Gabby was shocked. She knew he had stress and anxiety issues that could make him really emotional at times, but had never heard him like this. “What happened?”, she asked.

“I had this whole big evening planned out.” His voice was almost a sob and she felt an edge of fear she couldn’t pin down.

“My brothers flew in from out of town. They were going to be in the crowd there. We were going to do this big song and then I was going to get down…” His voice choked off into a series of muffled sobs.

“I was going to get down on one knee pull out the ring… I had the perfect ring…” he sobbed again.

“I had seen this ring, and I saved forever but still didn’t have enough so Andy and Mark made up the difference. Not a loan, they just gave me the money.” He paused again, recovered and continued. “I was hung up at work, so Mark went to pay off the last of it and pick up the ring.”

She could hear him breathing careful, slow breaths to keep the sobbing at bay. “Someone pick-pocketed him on the subway when he was on his way back to my place. They took the ring. They took it and it’s a sign.”

Whatever he said next was lost in a rush of traffic noise.

“Oh my God Tom! I am so sorry!”, she gasped. She felt as if she had just been plunged into ice water.

“No.”, he said. His voice was hoarse with repressed tears.

“I’m the one who’s sorry. I’m sorry I wasted your time. I don’t want to waste any more of it.”

A horn blared over the phone and Gabby realized he had just jay-walked in front of someone.

“Tom!”, she called into the phone which suddenly seemed like the heaviest thing she had ever tried to hold. The weight of it pulled her down and she bent almost double at the waist.

“Tom, I’m still here.” Fear closed her throat and she felt her own hot tears spill down her cheeks. “I’m still here.”

“I know you are.”, he said and she could hear his tears again and the fear became a knife cutting off her breath.

“I know you won’t do the right thing on your own, so I’m going to help you.”

Gabby clutched the wastebin beside her to keep from collapsing completely.

“I can’t let you throw your life away for a loser like me.”

“Tom!”

She heard the clatter and scrape that meant a dropped phone.

A moment later, she heard screaming down the street to her left. Lurching to her feet she sprinted in that direction. She pushed her way through the gathering crowd and saw a woman holding

Tom’s phone.

“What happened?”, she managed to ask still struggling to catch her breath.

Seeing her red-rimmed eyes and tear-stained cheeks, the woman replied. “He was talking with someone, then he just dropped this and threw himself over the railing. He didn’t even pause or anything. One second, he was here… then he was just gone.”

She held out the phone, but Gabby ignored her and pushed her way to the railing. She looked down and saw him thirty feet below. He was sprawled awkwardly in the street like child’s discarded toy.

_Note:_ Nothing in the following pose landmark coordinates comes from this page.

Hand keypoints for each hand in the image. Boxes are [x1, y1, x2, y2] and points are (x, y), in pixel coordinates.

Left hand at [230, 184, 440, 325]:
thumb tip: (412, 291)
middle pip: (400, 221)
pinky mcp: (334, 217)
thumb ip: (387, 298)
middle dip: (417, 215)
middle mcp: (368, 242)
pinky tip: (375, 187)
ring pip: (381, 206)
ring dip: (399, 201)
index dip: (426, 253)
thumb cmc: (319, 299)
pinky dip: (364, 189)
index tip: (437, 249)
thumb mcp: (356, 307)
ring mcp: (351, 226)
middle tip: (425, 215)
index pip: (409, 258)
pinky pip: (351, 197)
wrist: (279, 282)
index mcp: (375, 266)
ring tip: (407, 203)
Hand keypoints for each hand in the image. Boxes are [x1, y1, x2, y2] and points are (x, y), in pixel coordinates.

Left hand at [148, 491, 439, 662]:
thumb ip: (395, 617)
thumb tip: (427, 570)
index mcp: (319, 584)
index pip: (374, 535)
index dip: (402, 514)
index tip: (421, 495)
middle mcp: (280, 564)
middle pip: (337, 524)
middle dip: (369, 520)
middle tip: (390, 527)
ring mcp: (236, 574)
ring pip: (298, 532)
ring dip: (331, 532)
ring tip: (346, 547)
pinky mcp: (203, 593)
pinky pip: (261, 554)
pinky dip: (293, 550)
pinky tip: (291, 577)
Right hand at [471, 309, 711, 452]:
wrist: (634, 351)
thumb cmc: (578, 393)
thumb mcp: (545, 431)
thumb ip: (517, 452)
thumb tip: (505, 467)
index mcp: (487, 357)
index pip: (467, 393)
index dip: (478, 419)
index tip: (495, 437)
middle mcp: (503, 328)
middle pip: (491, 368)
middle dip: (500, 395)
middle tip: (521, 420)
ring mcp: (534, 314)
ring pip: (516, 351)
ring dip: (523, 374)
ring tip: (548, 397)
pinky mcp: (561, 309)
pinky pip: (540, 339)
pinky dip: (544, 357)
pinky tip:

For one wild moment, she thought about joining him. She backed away from the railing. That would be the easy way out and she didn’t feel she deserved easy.

When the police arrived, she approached one of them and told them the whole story. She used her phone call to tell Andy what had happened. Each of his sobs was another stone in her heart.

Sitting in a urine reeking holding cell, she asked herself how many other easy marks lives she had destroyed.